Exercise prompt >> Tally the lines in the following entries that include the word "moderate"; state only the total.

Data >>
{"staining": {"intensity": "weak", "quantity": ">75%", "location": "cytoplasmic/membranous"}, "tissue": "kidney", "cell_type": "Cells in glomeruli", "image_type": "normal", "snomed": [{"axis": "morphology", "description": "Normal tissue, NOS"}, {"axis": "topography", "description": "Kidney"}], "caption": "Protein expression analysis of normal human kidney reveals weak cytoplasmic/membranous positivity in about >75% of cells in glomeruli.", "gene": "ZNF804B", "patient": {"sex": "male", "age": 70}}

...

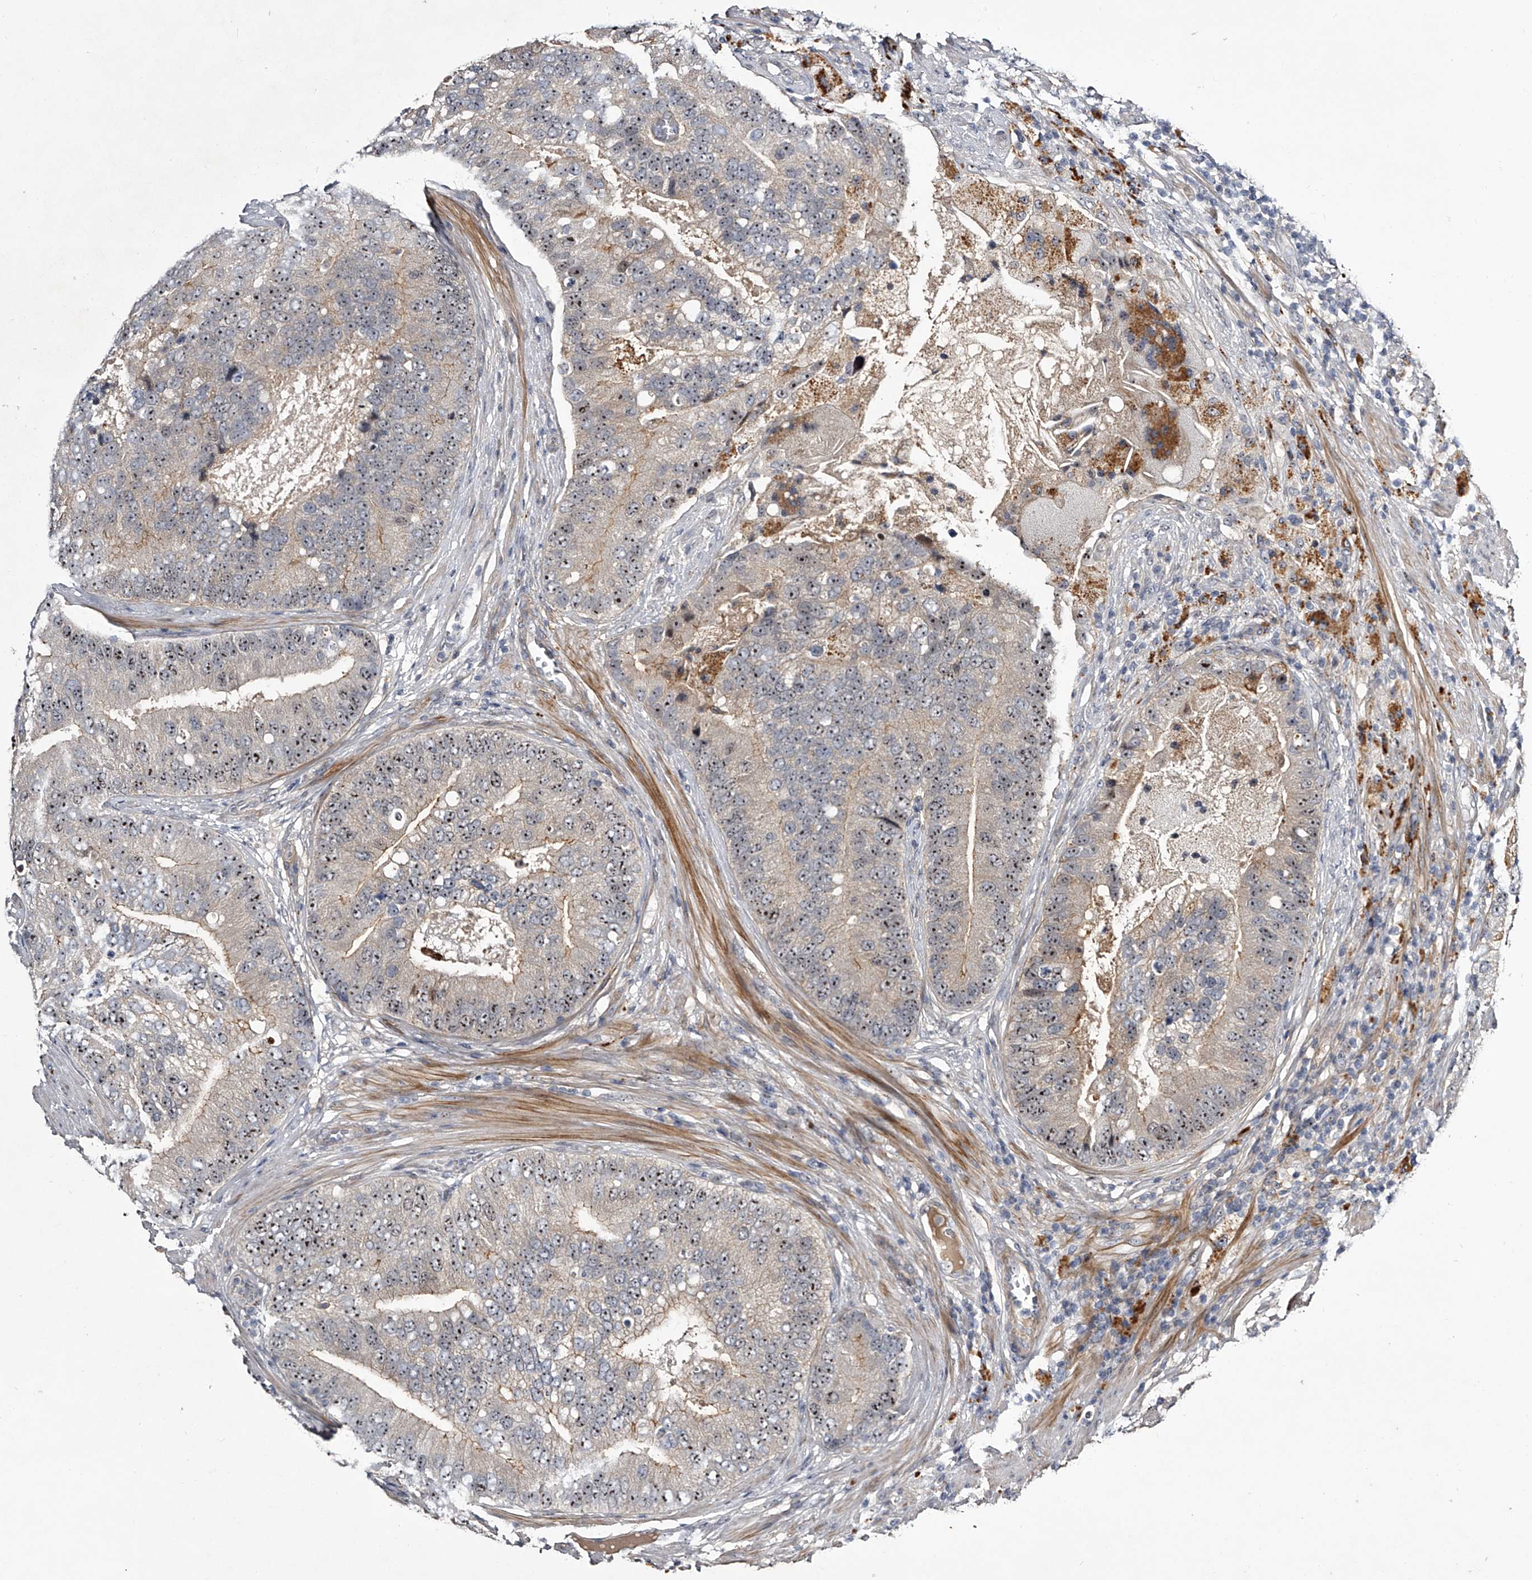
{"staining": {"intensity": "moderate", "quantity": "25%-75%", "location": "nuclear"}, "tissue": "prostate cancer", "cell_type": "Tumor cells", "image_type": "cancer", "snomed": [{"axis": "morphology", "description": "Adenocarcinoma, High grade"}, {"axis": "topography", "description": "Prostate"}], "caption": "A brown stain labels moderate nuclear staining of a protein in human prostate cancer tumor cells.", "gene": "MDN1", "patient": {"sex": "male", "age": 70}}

--

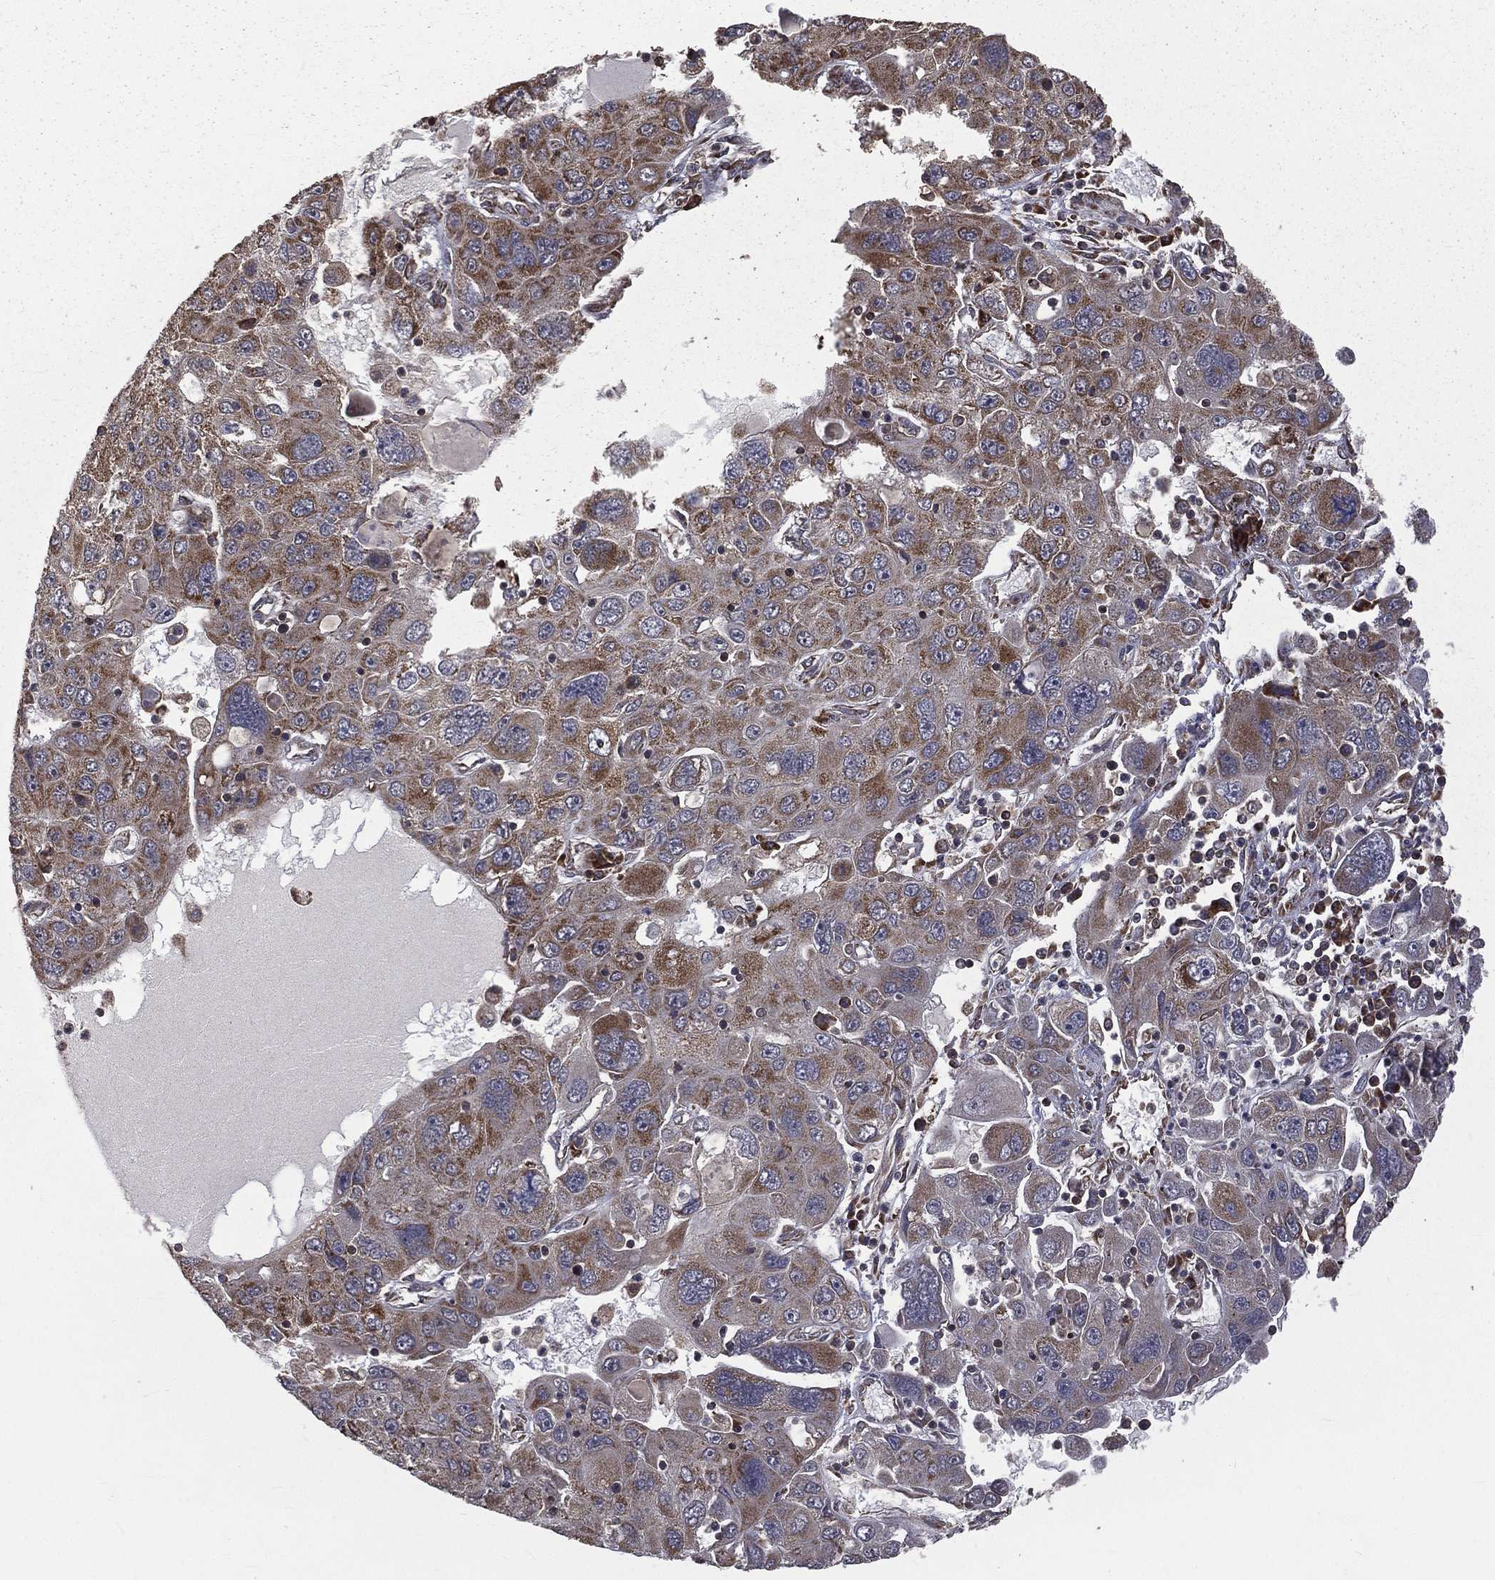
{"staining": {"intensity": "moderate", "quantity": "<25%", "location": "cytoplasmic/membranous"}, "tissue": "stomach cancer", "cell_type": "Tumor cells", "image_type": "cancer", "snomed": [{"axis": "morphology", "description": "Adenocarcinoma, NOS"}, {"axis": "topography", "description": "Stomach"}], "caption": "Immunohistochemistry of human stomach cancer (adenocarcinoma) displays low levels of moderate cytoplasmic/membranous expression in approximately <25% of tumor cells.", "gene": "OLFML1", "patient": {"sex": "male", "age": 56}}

Solution for this problem >> 2